A bioinformatics analysis showed that the "vast majority" of miR-200a's targets were shared by the three aiRNAs, despite the fact the 3' portions of the miRNA and aiRNAs were completely different.
To experimentally validate the aiRNAs, Wang and his colleagues analyzed the suppression of three of the molecules' potential targets: AKT1, as well as ZEB1 and ZEB2, which are both known to be miR-200a targets and have been linked to cancer metastasis.
Real-time PCR showed that all three aiRNAs were able to suppress the mRNA expression of both ZEB1 and ZEB2 by around 50 percent — a level comparable to that observed in miR-200a-mediated target suppression. Meanwhile, one aiRNA was able to silence AKT1 by about 60 percent, although the other two had minimal impact on the gene.
Two AKT1 siRNAs used as controls showed no ability to silence these genes, while miR-200a had no effect on AKT1.
The aiRNA that proved effective against AKT1, ZEB1, and ZEB2 was selected for further evaluation, and RNA-seq analysis showed that it targeted a similar set of genes as miRNA-200a.
In HeLa studies, the aiRNA and miR-200a, but not AKT1 siRNAs, were also able to suppress cell migration by about 60 percent, indicating that the aiRNA inherited the functions of the miRNA. Meanwhile, in cell proliferation assays, overexpression of the aiRNA led to a reduction in cell proliferation on par with AKT1 siRNAs. Overexpression of miR-200a, however, had no impact.
In order to show that their aiRNA approach can be used to mimic other miRNAs and siRNAs, Wang's lab designed ones based on miR-9, which can promote cancer cell motility, and siRNAs against TP53, a well-characterized tumor suppressor.
As expected, the resultant aiRNAs acted as kind of "hyperfunctional oncogene," suppressing cell death in response to chemotherapy and promoting cancer cell motility.

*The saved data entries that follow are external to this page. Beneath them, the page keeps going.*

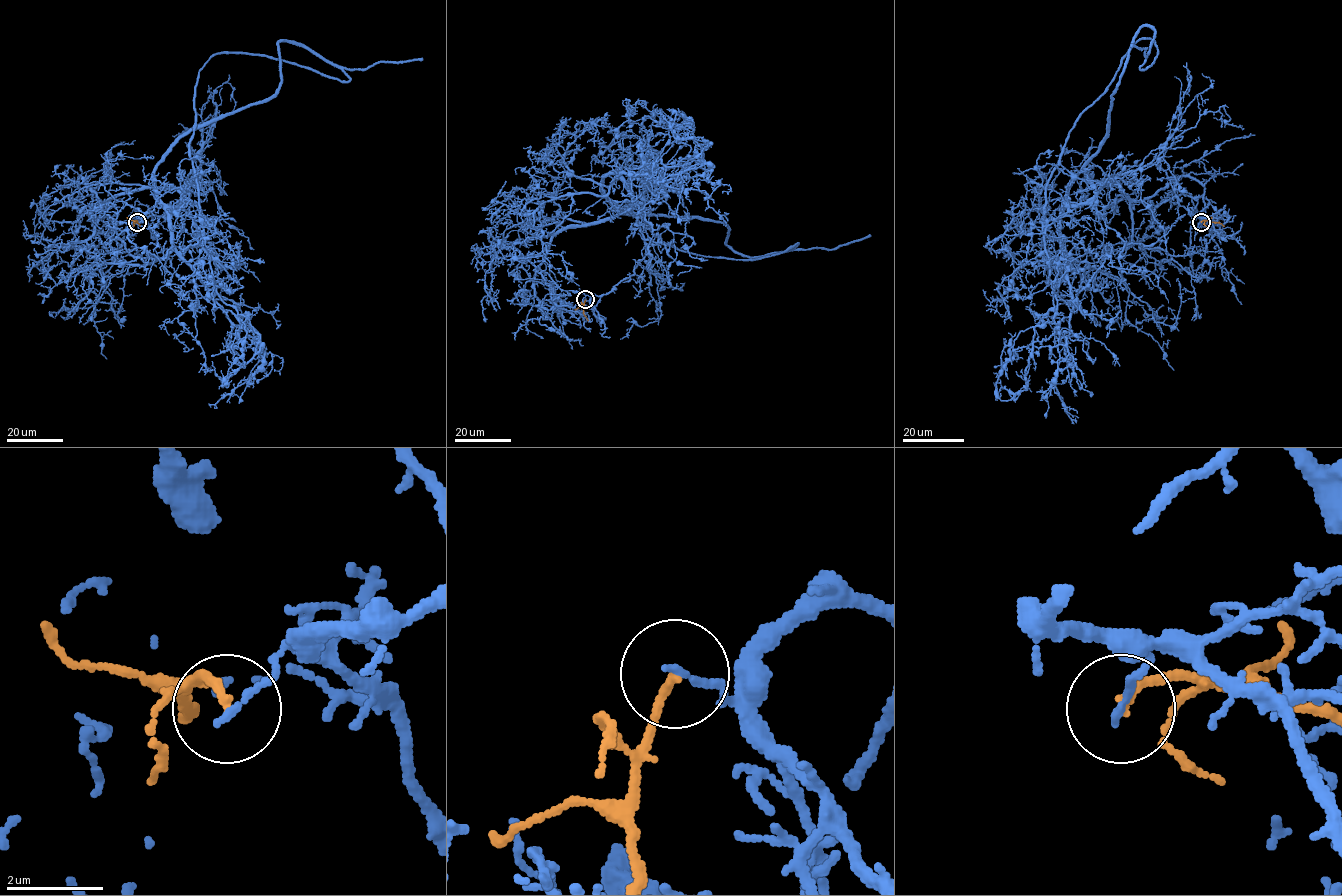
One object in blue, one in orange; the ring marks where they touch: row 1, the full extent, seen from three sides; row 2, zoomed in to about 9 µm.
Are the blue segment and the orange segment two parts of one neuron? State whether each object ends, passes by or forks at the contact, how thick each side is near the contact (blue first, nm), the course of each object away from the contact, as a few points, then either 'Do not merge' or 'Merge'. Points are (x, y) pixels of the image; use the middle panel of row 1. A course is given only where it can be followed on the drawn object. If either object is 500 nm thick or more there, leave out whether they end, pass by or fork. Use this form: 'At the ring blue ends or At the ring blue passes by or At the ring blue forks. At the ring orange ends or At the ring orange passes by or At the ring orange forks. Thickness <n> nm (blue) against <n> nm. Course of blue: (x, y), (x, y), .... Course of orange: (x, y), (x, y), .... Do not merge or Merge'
At the ring blue ends. At the ring orange ends. Thickness 140 nm (blue) against 180 nm. Course of blue: (585, 300), (645, 257), (640, 170), (642, 219), (679, 249), (758, 259), (870, 235). Course of orange: (585, 300), (583, 314), (587, 321). Do not merge

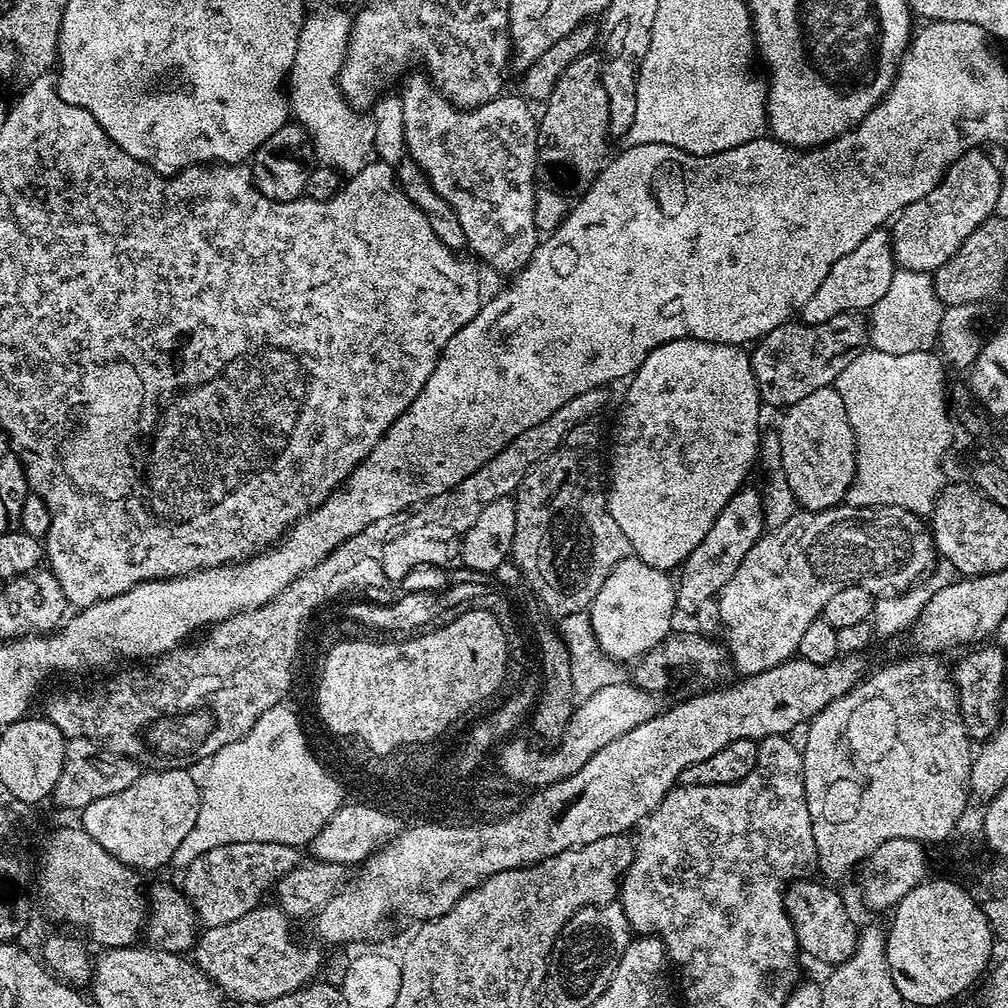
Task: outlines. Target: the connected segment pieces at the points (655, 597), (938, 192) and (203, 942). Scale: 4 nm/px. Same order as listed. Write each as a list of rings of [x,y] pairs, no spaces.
[[[634,554],[610,570],[606,582],[602,582],[602,590],[598,590],[587,609],[594,638],[605,656],[615,662],[635,662],[673,631],[672,612],[677,611],[676,584],[670,577],[668,572],[646,566],[646,562]]]
[[[973,150],[959,156],[948,167],[938,186],[930,190],[930,194],[899,209],[890,228],[892,259],[895,260],[897,269],[936,273],[941,266],[950,262],[950,258],[954,258],[954,254],[958,254],[962,242],[966,242],[966,238],[970,238],[970,234],[974,234],[982,222],[994,215],[998,206],[1000,170],[997,161],[992,161],[982,153],[983,151]]]
[[[261,906],[250,910],[250,914],[242,914],[242,918],[234,918],[234,922],[226,922],[226,926],[204,928],[194,945],[194,963],[201,971],[215,982],[225,997],[245,1000],[248,1006],[282,998],[282,994],[290,994],[310,980],[304,972],[296,972],[292,980],[288,980],[289,921],[272,908]]]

Overall, the findings indicate that modifying the seed region of an siRNA can help convert unintended off-target effects into intended miRNA-like on-target suppression, the scientists concluded in their paper. "Although miRNAs and siRNAs are still two distinct therapeutic strategies at present, we envision that the boundary defining the two would be blurred in future because it is possible to design aiRNAs that combine the advantages of both miRNAs and siRNAs for RNAi-based therapeutics.
Wang cautioned, however, that the work described in RNA is still early stage, and additional work is underway to validate the findings in vivo.